Une marche bleue inédite à Brazzaville
Le 21 septembre 2025, un flot de tee-shirts bleu azur a traversé le centre de Brazzaville. Près de cinquante marcheurs ont quitté la place de la République, direction le Mémorial Pierre Savorgnan de Brazza, pour attirer l’attention sur l’autisme.
Tout au long du parcours, les passants ont croisé des pancartes affichant le slogan « Je ne suis pas bizarre, je suis autiste ». Les organisateurs voulaient traduire en gestes simples un message encore trop peu entendu : le trouble du spectre de l’autisme n’est ni une malédiction ni une fatalité.
Une mobilisation familiale et citoyenne
Derrière l’initiative, on retrouve l’Association Cedestone, présidée par Mme Cedella Madina Tathy. « Nous voulons rompre le silence et donner un visage à ces enfants qui, souvent, restent enfermés dans les maisons », a-t-elle expliqué à l’arrivée.
Sur le boulevard Alfred Raoul, des familles entières ont marché côte à côte. Pour beaucoup, c’était la première fois qu’elles affichaient publiquement leur soutien aux personnes autistes. La présence de Bélinda Ayessa, directrice du mémorial, a renforcé la dimension citoyenne de l’événement.
Autisme : comprendre pour mieux agir
L’autisme fait partie des troubles du neuro-développement. Il apparaît dès la petite enfance, se traduit par des difficultés de communication, des comportements répétitifs et une perception sensorielle particulière. Selon les spécialistes, un diagnostic précoce améliore nettement l’apprentissage et l’autonomie.
Au Congo, les données fiables manquent encore, mais les praticiens observent une augmentation des demandes de consultation. « Plus on informe, plus les familles osent franchir la porte d’un cabinet », constate un pédiatre bénévole auprès de Cedestone.
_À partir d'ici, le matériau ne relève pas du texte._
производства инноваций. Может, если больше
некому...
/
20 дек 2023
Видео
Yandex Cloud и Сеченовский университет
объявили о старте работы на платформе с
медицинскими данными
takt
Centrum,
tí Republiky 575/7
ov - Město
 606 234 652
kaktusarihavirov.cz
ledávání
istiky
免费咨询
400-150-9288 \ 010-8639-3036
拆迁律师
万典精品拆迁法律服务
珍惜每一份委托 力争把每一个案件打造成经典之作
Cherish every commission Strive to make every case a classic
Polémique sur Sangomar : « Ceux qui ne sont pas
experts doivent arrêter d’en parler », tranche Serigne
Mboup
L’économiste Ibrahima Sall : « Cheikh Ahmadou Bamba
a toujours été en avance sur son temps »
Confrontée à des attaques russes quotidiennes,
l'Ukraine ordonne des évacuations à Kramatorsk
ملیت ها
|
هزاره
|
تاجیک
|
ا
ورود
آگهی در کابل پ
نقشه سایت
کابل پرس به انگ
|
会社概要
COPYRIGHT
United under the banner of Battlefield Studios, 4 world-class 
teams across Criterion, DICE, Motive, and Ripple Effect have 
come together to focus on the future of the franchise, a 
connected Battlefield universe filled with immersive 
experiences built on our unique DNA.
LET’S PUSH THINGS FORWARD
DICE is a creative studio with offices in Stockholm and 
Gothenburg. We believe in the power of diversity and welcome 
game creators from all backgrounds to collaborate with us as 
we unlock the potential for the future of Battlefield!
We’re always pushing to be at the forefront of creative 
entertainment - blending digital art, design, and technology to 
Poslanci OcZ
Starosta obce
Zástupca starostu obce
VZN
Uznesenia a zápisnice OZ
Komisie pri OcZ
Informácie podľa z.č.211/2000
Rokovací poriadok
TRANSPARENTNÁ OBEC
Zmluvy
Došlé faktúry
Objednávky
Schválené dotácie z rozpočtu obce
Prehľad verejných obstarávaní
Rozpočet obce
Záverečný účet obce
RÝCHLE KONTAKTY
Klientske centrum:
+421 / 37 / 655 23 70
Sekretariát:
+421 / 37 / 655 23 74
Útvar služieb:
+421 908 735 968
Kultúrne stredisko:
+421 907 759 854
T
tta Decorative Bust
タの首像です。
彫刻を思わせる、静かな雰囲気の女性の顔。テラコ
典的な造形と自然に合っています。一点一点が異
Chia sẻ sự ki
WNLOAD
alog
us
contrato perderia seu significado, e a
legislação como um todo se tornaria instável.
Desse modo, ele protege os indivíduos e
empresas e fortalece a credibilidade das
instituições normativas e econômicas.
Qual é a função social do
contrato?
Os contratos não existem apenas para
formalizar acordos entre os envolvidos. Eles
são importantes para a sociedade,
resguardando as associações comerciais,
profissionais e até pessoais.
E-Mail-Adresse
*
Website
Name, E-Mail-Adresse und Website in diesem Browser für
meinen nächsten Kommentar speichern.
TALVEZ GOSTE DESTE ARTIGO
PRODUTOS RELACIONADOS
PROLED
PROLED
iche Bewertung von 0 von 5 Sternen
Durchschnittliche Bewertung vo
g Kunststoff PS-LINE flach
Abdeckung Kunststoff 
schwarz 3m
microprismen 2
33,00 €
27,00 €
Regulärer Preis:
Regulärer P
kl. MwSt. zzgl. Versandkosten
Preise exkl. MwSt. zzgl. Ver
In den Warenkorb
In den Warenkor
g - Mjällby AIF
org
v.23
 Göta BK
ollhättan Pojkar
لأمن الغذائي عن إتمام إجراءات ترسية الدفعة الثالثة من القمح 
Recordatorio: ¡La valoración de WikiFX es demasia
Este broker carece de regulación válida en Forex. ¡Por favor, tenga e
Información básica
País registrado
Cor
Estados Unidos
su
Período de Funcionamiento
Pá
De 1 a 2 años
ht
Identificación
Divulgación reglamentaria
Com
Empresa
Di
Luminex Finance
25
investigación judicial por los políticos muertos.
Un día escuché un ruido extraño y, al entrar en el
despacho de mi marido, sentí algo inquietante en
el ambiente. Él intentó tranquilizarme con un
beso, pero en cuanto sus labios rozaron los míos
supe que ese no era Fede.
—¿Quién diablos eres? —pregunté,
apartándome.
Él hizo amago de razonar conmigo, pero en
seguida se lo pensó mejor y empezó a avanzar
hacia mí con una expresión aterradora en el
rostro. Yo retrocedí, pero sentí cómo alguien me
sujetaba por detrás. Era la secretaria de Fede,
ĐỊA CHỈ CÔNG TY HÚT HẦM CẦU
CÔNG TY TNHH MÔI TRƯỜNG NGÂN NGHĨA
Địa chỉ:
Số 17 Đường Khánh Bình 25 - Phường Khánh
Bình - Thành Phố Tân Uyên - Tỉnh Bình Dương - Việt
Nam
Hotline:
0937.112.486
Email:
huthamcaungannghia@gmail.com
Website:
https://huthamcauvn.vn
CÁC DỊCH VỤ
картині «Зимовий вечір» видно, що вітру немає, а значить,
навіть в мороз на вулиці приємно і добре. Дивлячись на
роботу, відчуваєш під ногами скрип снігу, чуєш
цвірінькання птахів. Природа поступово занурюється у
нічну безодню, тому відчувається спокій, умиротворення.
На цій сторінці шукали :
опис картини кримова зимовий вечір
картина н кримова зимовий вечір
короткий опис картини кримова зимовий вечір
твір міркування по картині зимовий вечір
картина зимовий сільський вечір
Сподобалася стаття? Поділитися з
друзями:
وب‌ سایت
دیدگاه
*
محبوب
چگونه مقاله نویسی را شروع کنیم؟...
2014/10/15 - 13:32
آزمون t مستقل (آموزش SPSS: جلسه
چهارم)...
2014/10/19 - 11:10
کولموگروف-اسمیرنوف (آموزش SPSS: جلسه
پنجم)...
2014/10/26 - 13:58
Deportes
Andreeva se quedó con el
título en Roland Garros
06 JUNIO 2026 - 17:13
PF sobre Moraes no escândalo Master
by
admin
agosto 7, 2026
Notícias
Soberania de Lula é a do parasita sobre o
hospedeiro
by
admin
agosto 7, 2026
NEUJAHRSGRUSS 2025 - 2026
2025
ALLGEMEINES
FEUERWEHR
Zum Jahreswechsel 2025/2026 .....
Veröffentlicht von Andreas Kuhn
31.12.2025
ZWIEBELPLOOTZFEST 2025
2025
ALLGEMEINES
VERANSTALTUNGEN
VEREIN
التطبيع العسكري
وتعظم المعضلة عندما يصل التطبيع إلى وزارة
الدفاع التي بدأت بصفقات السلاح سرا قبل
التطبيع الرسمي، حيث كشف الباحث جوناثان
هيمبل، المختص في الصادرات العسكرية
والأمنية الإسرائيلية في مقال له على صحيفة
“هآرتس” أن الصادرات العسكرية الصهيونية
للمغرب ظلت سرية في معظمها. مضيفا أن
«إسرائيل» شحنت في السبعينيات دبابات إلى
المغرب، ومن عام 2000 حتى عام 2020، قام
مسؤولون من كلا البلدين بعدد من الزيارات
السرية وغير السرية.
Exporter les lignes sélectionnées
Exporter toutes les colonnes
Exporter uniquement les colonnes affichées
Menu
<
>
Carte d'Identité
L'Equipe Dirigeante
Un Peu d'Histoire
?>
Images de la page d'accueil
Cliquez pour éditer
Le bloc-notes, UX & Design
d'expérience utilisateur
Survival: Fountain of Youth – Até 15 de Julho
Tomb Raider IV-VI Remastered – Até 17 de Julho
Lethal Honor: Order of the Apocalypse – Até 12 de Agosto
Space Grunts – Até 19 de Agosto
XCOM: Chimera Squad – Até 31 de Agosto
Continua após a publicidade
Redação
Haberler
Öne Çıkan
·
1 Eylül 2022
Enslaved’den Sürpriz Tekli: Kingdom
Des familles souvent isolées
Madame Angéla Kindou, trésorière de l’association et mère d’un garçon autiste, confie son quotidien : « À l’école, on m’a dit que mon fils était “yéza”. Il a fallu du temps pour comprendre qu’il avait simplement un autre mode de fonctionnement. »
Le mot “yéza”, qui renvoie à la sorcellerie, illustre la stigmatisation persistante. Des parents hésitent donc à demander de l’aide, de peur d’être pointés du doigt. Cette marche bleue visait aussi à briser le cercle de la honte et du silence.
Les priorités de Cedestone
Au siège de l’association, situé rue Mavouenza, un petit cabinet médical accueille chaque semaine des consultations de psychologie, d’orthophonie et de psychomotricité. « Nous ne sommes pas un hôpital, mais nous offrons une première écoute et des orientations », rappelle Mme Tathy.
L’objectif à court terme est de former les enseignants du primaire à repérer les signaux d’alerte. Cedestone ambitionne également d’ouvrir, à l’horizon 2027, une classe pilote adaptée, en partenariat avec le ministère de la Santé et l’Éducation nationale.
Vers une ville inclusive
Les participants ont terminé leur marche devant la flamme du souvenir du mémorial. Dans un bref discours, Bélinda Ayessa a salué « le courage des parents et la solidarité des riverains ». Elle a appelé les entreprises locales à soutenir des programmes d’inclusion.
Au-delà de l’événement, la couleur bleue laisse une empreinte symbolique. Des lampadaires du centre-ville resteront éclairés en bleu durant une semaine, rappelant le droit de chaque enfant à grandir sans étiquette. Pour les familles, l’essentiel est que l’élan ne retombe pas.